Written task: Copy out exactly the lines from the one containing "нейтралью. Панель" to the end of the records below, both included, and nothing else.
────────────────
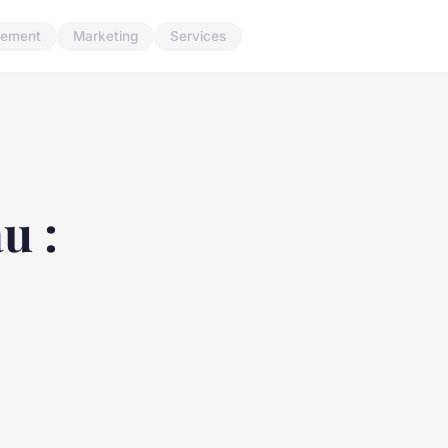
ement
Marketing
Services
u :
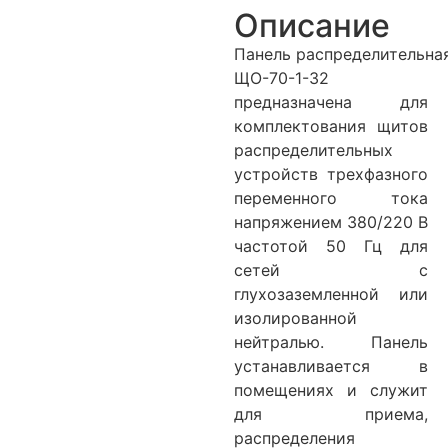
Описание
Панель распределительна
ЩО-70-1-32
предназначена для
комплектования щитов
распределительных
устройств трехфазного
переменного тока
напряжением 380/220 В
частотой 50 Гц для
сетей с
глухозаземленной или
изолированной
нейтралью. Панель
устанавливается в
помещениях и служит
для приема,
распределения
────────────────
Task response:
нейтралью. Панель
устанавливается в
помещениях и служит
для приема,
распределения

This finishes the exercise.